◆ **TEXT BLOCK**
Not sales, and not name recognition — we broke down influence into six scoring axes. This isn't a claim about which group is "most popular." It ranks groups by how much they reshaped the idol scene's format, set off a chain of influence on successor groups, and became a genuine social phenomenon, on this article's own yardstick. Change the yardstick and the order shifts (try the lenses below). AKB48 lands at No. 1 not because of handshake-event CD sales, but because it redesigned the entire participatory-idol industry format. And BABYMETAL's No. 7 finish is the strongest rebuttal to the conventional wisdom that "a niche genre means low influence." The axis scores show exactly why.
To avoid settling "influence" with a single word, we broke it into six independent, weighted axes and combined them.

◆ **DATA ENTRIES**
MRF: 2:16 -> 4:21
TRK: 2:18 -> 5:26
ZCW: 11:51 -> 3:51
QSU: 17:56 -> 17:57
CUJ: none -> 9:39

==

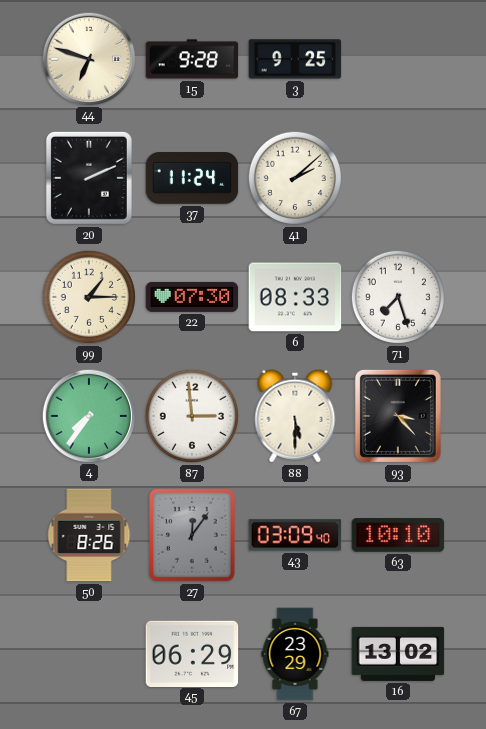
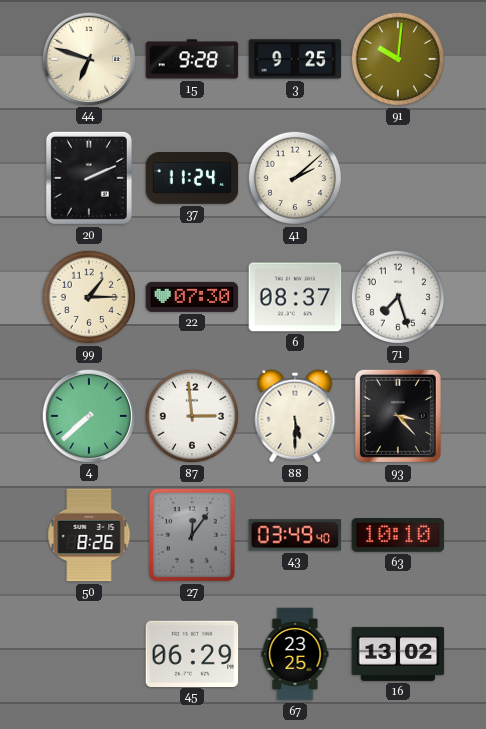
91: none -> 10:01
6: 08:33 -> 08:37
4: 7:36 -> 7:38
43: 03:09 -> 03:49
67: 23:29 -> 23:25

◆ **DIRECTION A**
Reproduce the text on ranking idol groups by influence, word for word.
◆ **DIRECTION B**
Write out, unchanged, the clock entries starting at the line that contains "91: none -> 10:01" and ending at the line that contains "67: 23:29 -> 23:25", both of those lines included.

◆ **FULL OUTPUT A**
Not sales, and not name recognition — we broke down influence into six scoring axes. This isn't a claim about which group is "most popular." It ranks groups by how much they reshaped the idol scene's format, set off a chain of influence on successor groups, and became a genuine social phenomenon, on this article's own yardstick. Change the yardstick and the order shifts (try the lenses below). AKB48 lands at No. 1 not because of handshake-event CD sales, but because it redesigned the entire participatory-idol industry format. And BABYMETAL's No. 7 finish is the strongest rebuttal to the conventional wisdom that "a niche genre means low influence." The axis scores show exactly why.
To avoid settling "influence" with a single word, we broke it into six independent, weighted axes and combined them.

◆ **FULL OUTPUT B**
91: none -> 10:01
6: 08:33 -> 08:37
4: 7:36 -> 7:38
43: 03:09 -> 03:49
67: 23:29 -> 23:25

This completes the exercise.